__Texto do exercício__:

+ + + + + + +

Eu trabalhava como auxiliar de faturamento, era pobre e assalariada. Guardava o meu salário para realizar o sonho de ser mãe. Eu fazia a inseminação, não dava certo, acabava o dinheiro, eu juntava tudo de novo e tentava o procedimento outra vez. Fiz cinco inseminações ao longo de quase duas décadas. Eu ficava chateada de não conseguir, mas sempre fui muito otimista, sabia que minha hora ia chegar.
Psicóloga disse que eu não podia adotar bebê porque tinha cara de avó e não de mãe
Em meio a esse processo, entrei numa lista de espera para adoção. Aguardei seis anos e nada. Em 2009, aos 58 anos, entrei numa nova lista. A psicóloga do fórum me chamou para uma entrevista. Eu contei a ela o meu desejo de ter filhos, para mim não importava se seria biológico ou adotado. Ela me disse que eu não poderia adotar um bebê porque eu tinha cara de avó e não de mãe, mas que se eu quisesse adotar uma criança maior, tudo bem. Meu mundo desmoronou. Saí de lá aos prantos. Me senti humilhada.
Com as chances de adoção praticamente enterradas, falei para o meu marido que queria fazer a fertilização in vitro. Ele me aconselhou a desistir, disse que já havíamos tido muitas frustrações. Eu falei que continuaria lutando, tinha a intuição de que ia conseguir.

+ + + + + + +

__Bloco de dados__:

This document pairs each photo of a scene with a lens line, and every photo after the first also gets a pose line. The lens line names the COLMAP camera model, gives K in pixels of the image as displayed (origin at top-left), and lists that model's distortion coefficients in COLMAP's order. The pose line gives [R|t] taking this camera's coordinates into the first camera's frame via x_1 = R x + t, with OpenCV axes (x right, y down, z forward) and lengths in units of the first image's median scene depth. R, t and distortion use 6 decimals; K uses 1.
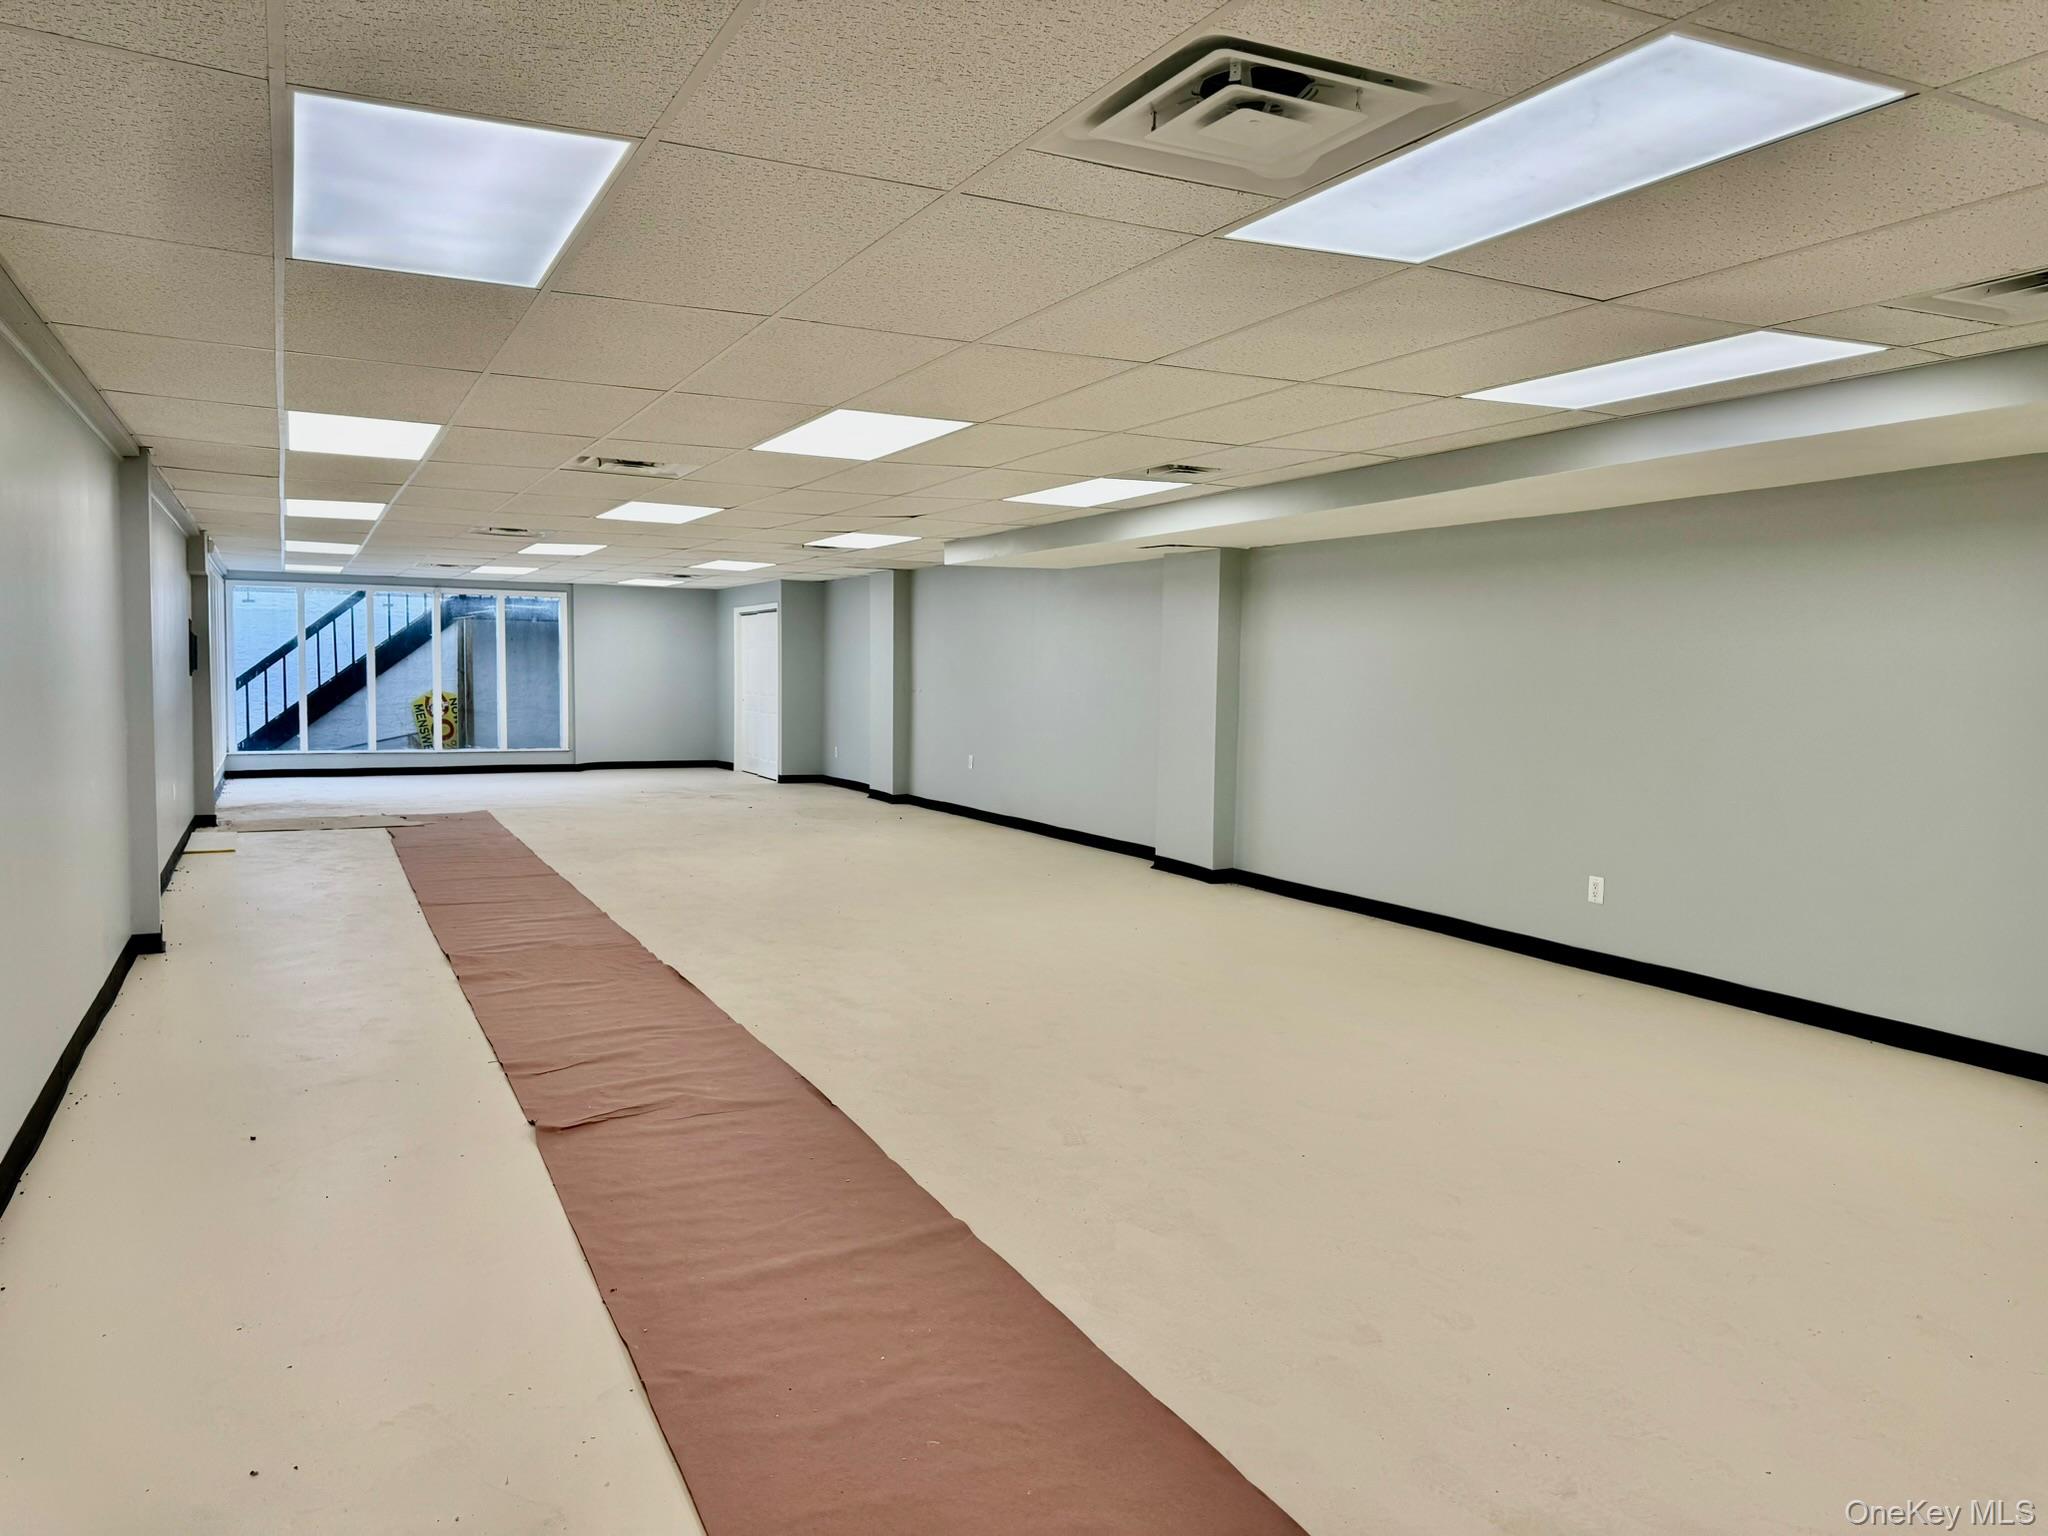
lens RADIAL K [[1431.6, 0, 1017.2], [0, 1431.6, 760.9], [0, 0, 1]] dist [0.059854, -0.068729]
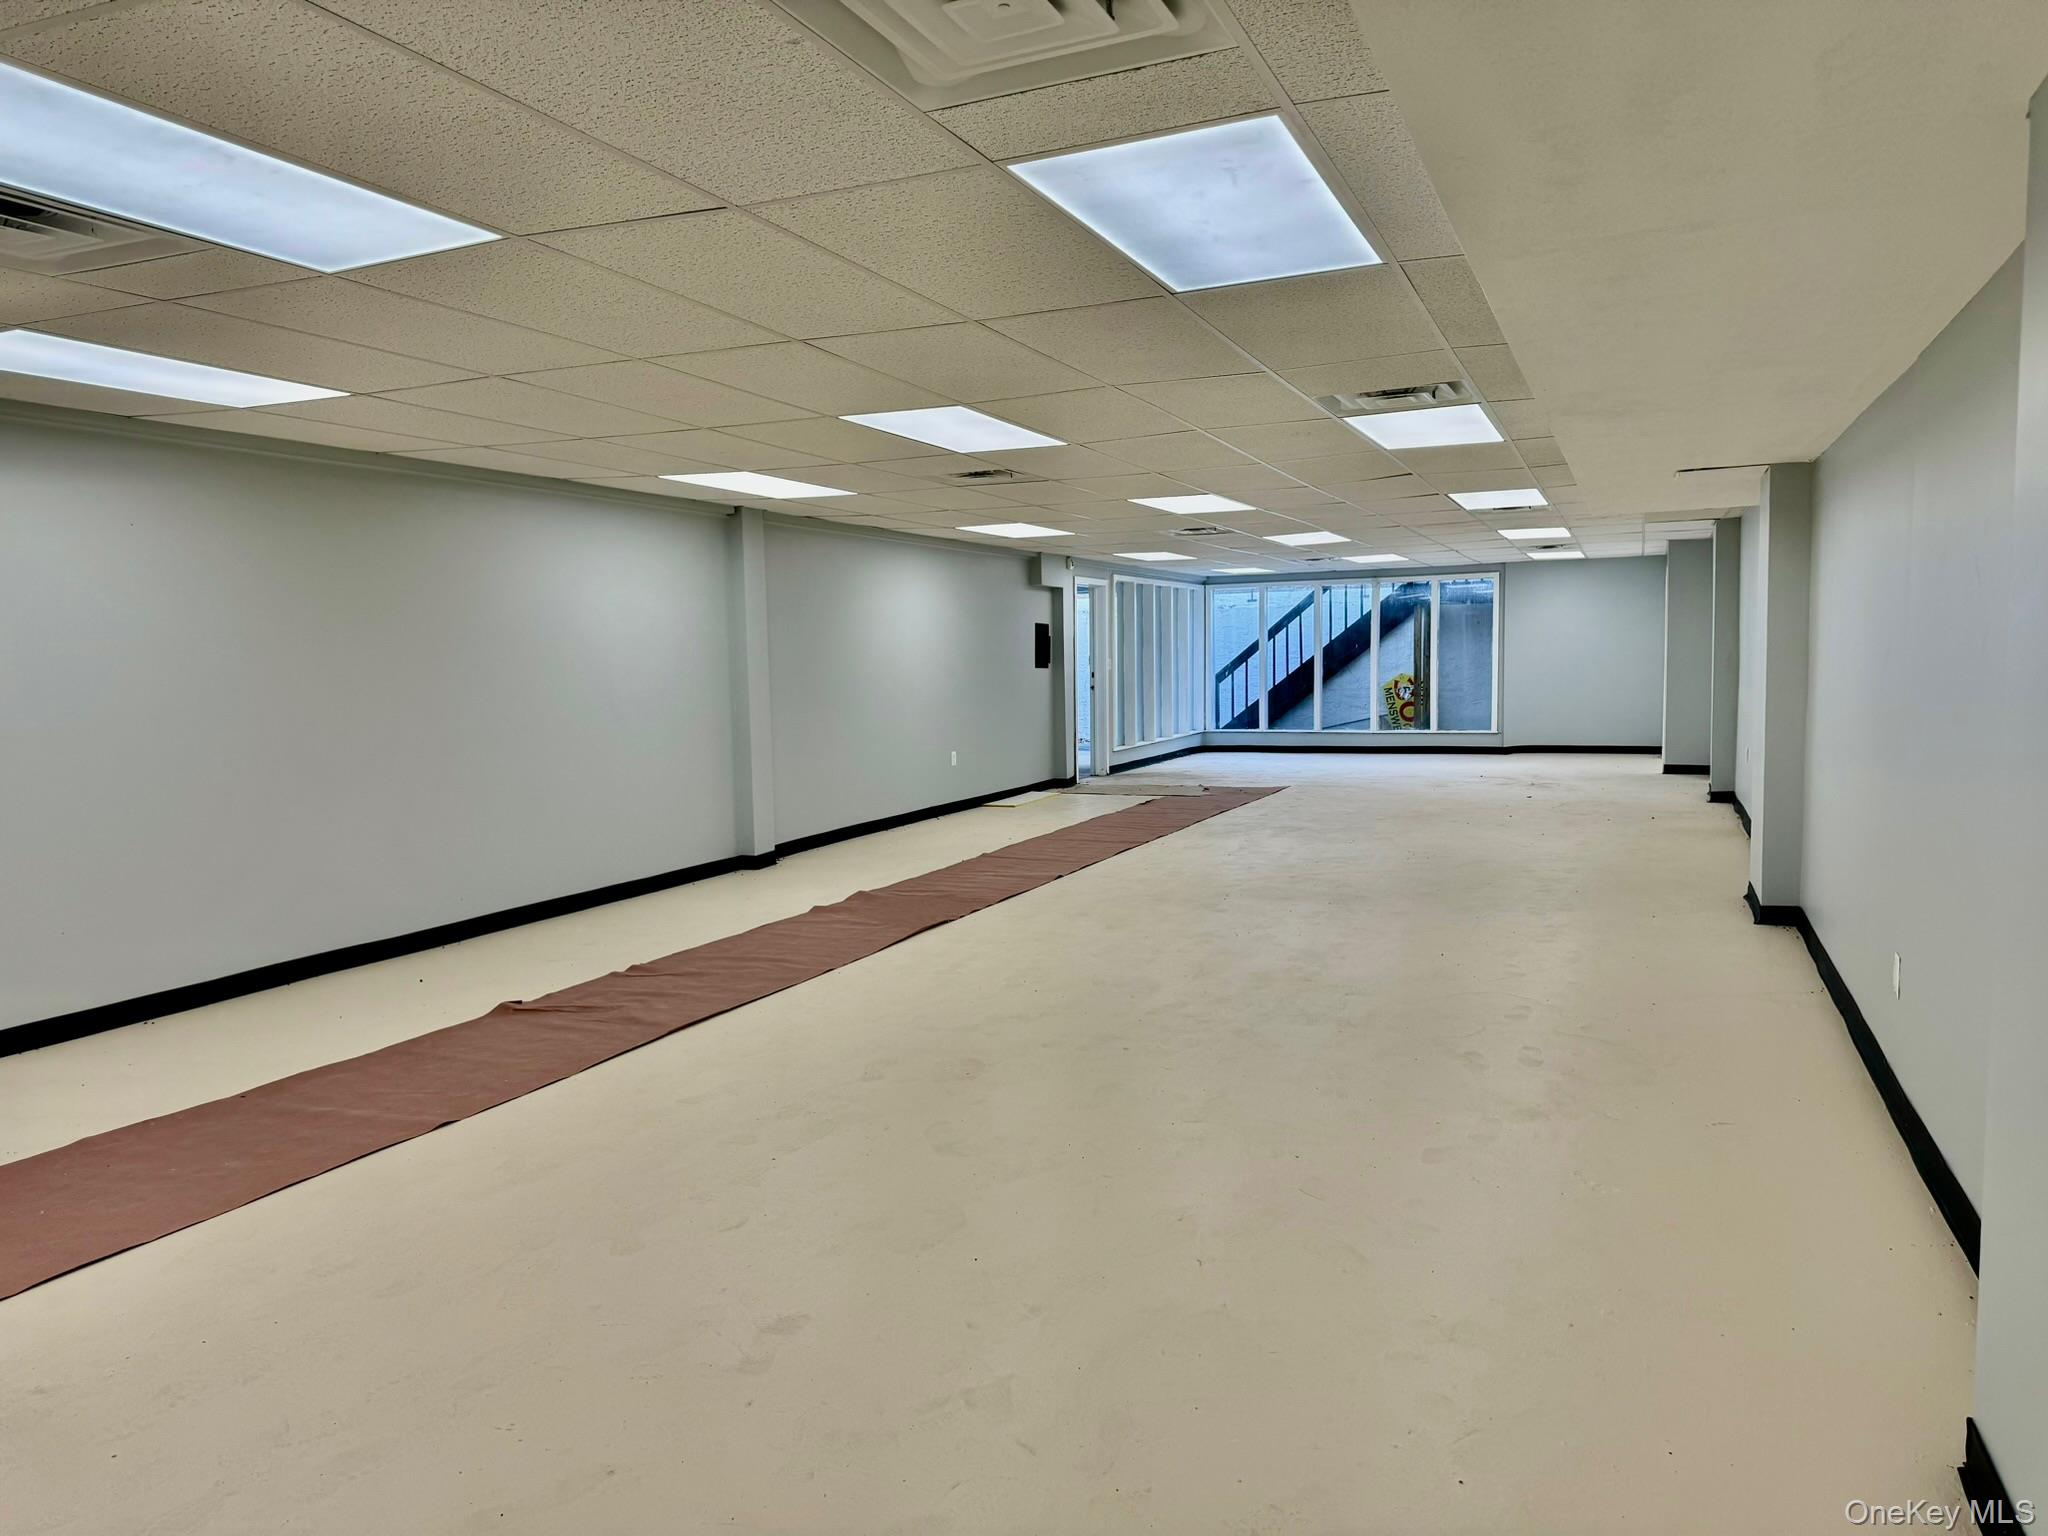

+ + + + + + +

Repita fielmente o trecho do texto sobre a busca pela maternidade, começando em "Eu trabalhava como" e terminando em "hora ia chegar.". Os dados não guardam relação alguma com o texto.

Eu trabalhava como auxiliar de faturamento, era pobre e assalariada. Guardava o meu salário para realizar o sonho de ser mãe. Eu fazia a inseminação, não dava certo, acabava o dinheiro, eu juntava tudo de novo e tentava o procedimento outra vez. Fiz cinco inseminações ao longo de quase duas décadas. Eu ficava chateada de não conseguir, mas sempre fui muito otimista, sabia que minha hora ia chegar.